Turning off the GPS

I gave my partner a ride to work today. On the way back, I noticed that the GPS wasn’t turned on. I actually had a brief moment of anxiety, even though I know perfectly well how to get home after dropping him off. Just to be stubborn, I resisted the urge to turn it on. Usually I don’t even program it to show me the way home, but I realized that I’ve come to rely on it as a safety blanket and a backup. Most places in the city I don’t know my way around, and I do end up relying on it completely at times. But it’s made the transition from being additional help to being something I expect, something I think of as normal, even when it’s not necessary. I was telling myself, “You don’t need it. Stay focused on what’s actually happening on the road; immerse yourself in the act of driving at the moment, not the plan for the next turn…” And then it hit me: I was using the same kind of language I do when I get myself to ground and center, when I start to meditate.

That’s a good way to express what grounding and centering is all about: turning off the GPS. Now that I’m accustomed to it, the little on-screen map can seem more real to me than the actual road I’m driving on; sometimes my memory of how to get to a place has as much to do with what the animated abstraction shows as what’s really there on the road, on the buildings, all around me. Likewise, it’s easy to get wrapped up in the stories we’re telling, the plans we’re making, the mental map we’re drawing and revising all the time. I’ve got a plan for the day, and I’ve got problems to solve, and I get so focused on those things that I stop paying attention to the reality of right now – the kitten in my lap (have to pick up cat food…), the tea in my mug (need to clean the kettle…and the stovetop…and…), the sunshine and my breath…all these things turn into symbols, reminders of something to do or worry about or write down. The real things get abstracted into little icons for something else, for thoughts inside my head, just like the very real road gets turned into a little blue stripe on the LCD screen of the GPS.

The map is not the territory. The GPS is not the road. And my thoughts, real though they are, are not the same as external reality. That’s one of the things that grounding and centering in preparation for meditation is about: coming back to reality, not just our abstract symbol-worlds, whether they’re on screens or inside our heads. So take a breath, turn it off, and pay attention to where you are, not just where you’re going.

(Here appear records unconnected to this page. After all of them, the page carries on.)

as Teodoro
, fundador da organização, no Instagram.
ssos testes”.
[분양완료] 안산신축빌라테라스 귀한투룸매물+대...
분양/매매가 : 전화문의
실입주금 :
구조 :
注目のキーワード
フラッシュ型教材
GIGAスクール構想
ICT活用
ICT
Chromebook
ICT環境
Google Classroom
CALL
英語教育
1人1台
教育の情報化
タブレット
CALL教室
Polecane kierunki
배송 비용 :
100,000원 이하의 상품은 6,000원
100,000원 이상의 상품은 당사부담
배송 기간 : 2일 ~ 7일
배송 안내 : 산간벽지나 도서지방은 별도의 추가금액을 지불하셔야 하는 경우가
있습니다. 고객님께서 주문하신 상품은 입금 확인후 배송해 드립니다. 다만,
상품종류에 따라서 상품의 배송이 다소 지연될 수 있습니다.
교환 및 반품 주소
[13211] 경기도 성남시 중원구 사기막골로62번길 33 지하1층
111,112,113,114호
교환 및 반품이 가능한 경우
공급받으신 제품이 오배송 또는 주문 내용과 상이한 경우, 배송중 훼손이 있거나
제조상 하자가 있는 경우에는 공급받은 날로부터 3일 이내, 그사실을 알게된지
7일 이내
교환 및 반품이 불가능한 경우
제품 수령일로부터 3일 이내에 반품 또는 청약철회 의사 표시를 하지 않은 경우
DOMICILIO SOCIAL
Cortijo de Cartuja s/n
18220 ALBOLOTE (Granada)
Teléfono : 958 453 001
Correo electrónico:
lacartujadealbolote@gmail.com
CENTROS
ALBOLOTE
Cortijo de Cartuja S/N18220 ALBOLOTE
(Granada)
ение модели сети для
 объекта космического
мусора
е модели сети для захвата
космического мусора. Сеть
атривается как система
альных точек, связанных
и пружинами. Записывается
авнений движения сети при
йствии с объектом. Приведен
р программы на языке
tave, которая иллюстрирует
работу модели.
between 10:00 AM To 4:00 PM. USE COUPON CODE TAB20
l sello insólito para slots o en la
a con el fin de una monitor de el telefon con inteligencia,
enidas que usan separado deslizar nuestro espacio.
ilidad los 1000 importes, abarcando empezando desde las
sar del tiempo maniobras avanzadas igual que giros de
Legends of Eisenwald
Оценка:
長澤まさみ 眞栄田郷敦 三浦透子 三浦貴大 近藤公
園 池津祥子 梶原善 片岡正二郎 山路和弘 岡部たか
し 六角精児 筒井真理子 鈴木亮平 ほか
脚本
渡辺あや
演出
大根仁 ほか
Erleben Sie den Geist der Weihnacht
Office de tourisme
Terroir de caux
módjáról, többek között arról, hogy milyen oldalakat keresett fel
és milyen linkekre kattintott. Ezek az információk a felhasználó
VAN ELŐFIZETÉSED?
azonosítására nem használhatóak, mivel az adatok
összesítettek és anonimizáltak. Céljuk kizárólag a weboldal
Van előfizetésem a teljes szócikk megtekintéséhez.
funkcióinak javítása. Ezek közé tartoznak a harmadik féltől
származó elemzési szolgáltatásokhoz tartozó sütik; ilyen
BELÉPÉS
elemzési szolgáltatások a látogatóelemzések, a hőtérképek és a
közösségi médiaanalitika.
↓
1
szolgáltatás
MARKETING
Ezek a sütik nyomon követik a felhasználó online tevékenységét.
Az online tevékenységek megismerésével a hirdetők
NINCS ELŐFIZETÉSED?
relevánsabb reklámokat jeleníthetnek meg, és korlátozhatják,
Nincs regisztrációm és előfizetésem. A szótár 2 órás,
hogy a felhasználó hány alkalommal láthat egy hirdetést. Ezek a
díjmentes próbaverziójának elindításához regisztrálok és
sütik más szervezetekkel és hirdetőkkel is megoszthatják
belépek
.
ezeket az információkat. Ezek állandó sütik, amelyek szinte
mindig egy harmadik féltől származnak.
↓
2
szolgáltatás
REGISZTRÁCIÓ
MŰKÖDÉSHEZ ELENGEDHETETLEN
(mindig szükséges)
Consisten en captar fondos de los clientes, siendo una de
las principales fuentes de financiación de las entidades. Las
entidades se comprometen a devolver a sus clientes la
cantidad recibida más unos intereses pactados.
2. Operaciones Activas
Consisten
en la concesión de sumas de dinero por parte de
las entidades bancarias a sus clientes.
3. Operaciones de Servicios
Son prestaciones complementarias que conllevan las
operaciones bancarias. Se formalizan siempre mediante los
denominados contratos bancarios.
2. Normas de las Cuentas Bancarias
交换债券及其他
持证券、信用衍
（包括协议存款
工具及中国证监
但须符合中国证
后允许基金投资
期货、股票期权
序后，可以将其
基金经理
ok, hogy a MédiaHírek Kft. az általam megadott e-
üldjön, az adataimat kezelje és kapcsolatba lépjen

Epilogue: As I was almost home, the GPS suddenly turned itself on. I reached over to turn it off, and realized that earlier, when I had noticed it, it wasn’t showing its “battery charging” message, which is normal when the car is on but the GPS itself is off. I checked – it was plugged in, the cable was solid, and there’s no reason it should have been off like that in the first place, and doubly no reason it should have turned itself on randomly. Sometimes, magic is what happens to us, rather than what we do.